HSBC not out of the woods. HSBC published lower than expected first-reading earnings, with $3bn of estimated credit losses in Q1. Q1 net income was down 57% to $1.785bn. The bank, which had announced a vast job-cutting plan before the Covid-19 crisis erupted, said it was suspending its program so as not to place its future ex-employees in difficulty.
Big contract for Nokia. Nokia has won a contract valued at around $1bn with India's main telecom operator, Airtel, to expand its network capacity and prepare for the future, particularly 5G. Deployment is expected to be completed by 2022.
In the automotive sector. Detroit-based American carmakers (General Motors, Ford, Fiat Chrysler) are expected to resume production on May 18, according to the Wall Street Journal. Unsurprisingly, General Motors announced yesterday the suspension of its quarterly dividend. The Tesla share, for its part, experienced a sharp rise in trading on rumors of an imminent resumption of work at the group's California plant.
In the airline industry. Airlines are moving towards a mask-wearing obligation for travelers who still use airplanes. Boeing CEO David Calhoun fears that it will be two or three years before air traffic really bounces back. The manufacturer will resume production of the B787. British Airways (International Consolidated Airlines) could cut 800 pilot positions, according to rumors in the media. According to Business Insider, Lufthansa could be on the verge of obtaining a €9 billion support plan from the German authorities. Southwest Airlines is posting its first quarterly net loss in nine years, but is reducing its cash burn before a very complicated second quarter.
A watered-down operation? Blackstone may not complete the $1.36bn buyout of Dutch bank NIBC due to doubts about the green light from the competition authorities and NIBC's decision not to pay a dividend.
Pepsi is abandoning its objectives. PepsiCo reported higher-than-expected quarterly revenues, while net income declined. The group is abandoning its 2020 guidance due to uncertainties related to the coronavirus pandemic.
In other news.

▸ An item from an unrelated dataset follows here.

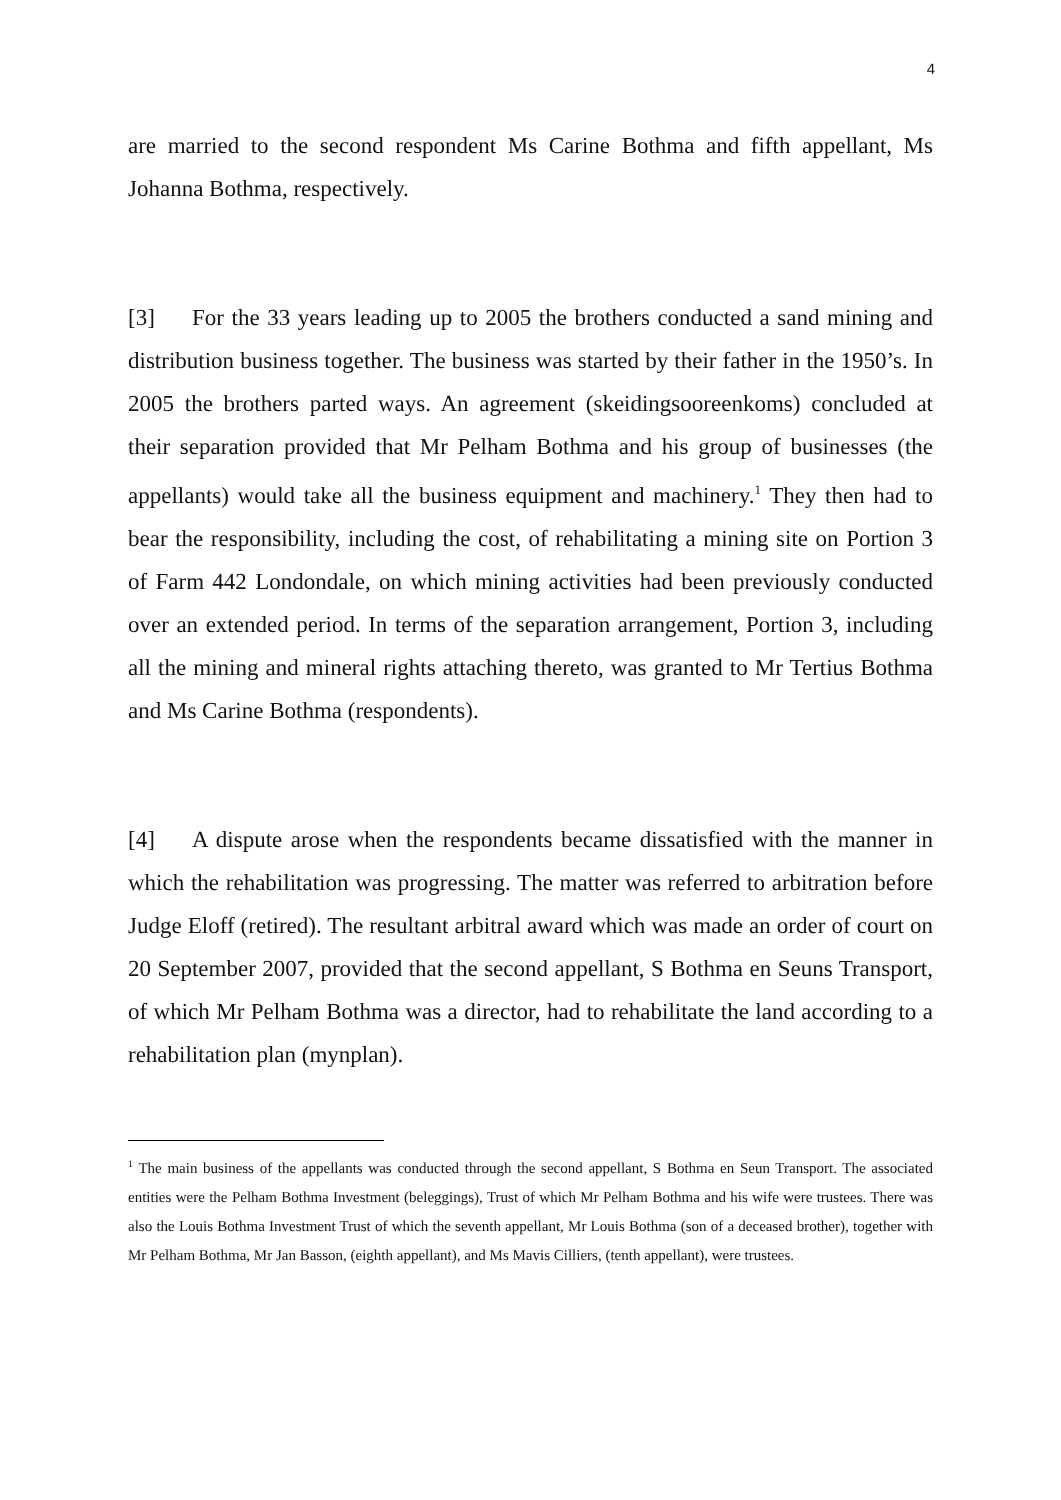4
are married to the second respondent Ms Carine Bothma and fifth appellant, Ms Johanna Bothma, respectively.
[3] For the 33 years leading up to 2005 the brothers conducted a sand mining and distribution business together. The business was started by their father in the 1950’s. In 2005 the brothers parted ways. An agreement (skeidingsooreenkoms) concluded at their separation provided that Mr Pelham Bothma and his group of businesses (the appellants) would take all the business equipment and machinery.<sup>1</sup> They then had to bear the responsibility, including the cost, of rehabilitating a mining site on Portion 3 of Farm 442 Londondale, on which mining activities had been previously conducted over an extended period. In terms of the separation arrangement, Portion 3, including all the mining and mineral rights attaching thereto, was granted to Mr Tertius Bothma and Ms Carine Bothma (respondents).
[4] A dispute arose when the respondents became dissatisfied with the manner in which the rehabilitation was progressing. The matter was referred to arbitration before Judge Eloff (retired). The resultant arbitral award which was made an order of court on 20 September 2007, provided that the second appellant, S Bothma en Seuns Transport, of which Mr Pelham Bothma was a director, had to rehabilitate the land according to a rehabilitation plan (mynplan).
<sup>1</sup> The main business of the appellants was conducted through the second appellant, S Bothma en Seun Transport. The associated entities were the Pelham Bothma Investment (beleggings), Trust of which Mr Pelham Bothma and his wife were trustees. There was also the Louis Bothma Investment Trust of which the seventh appellant, Mr Louis Bothma (son of a deceased brother), together with Mr Pelham Bothma, Mr Jan Basson, (eighth appellant), and Ms Mavis Cilliers, (tenth appellant), were trustees.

The Australian bank Westpac Banking is taking a provision of A$2.24 billion (US$1.45 billion) because of the coronavirus. Alpiq strengthens its activities in Northern Europe. ThyssenKrupp will restructure its automotive business in Germany, resulting in the loss of 490 jobs, in particular due to the closure of the Olpe site. ADC Therapeutics is preparing for a listing on the New York Stock Exchange. Keurig Dr Pepper reports a slight acceleration in sales due to containment.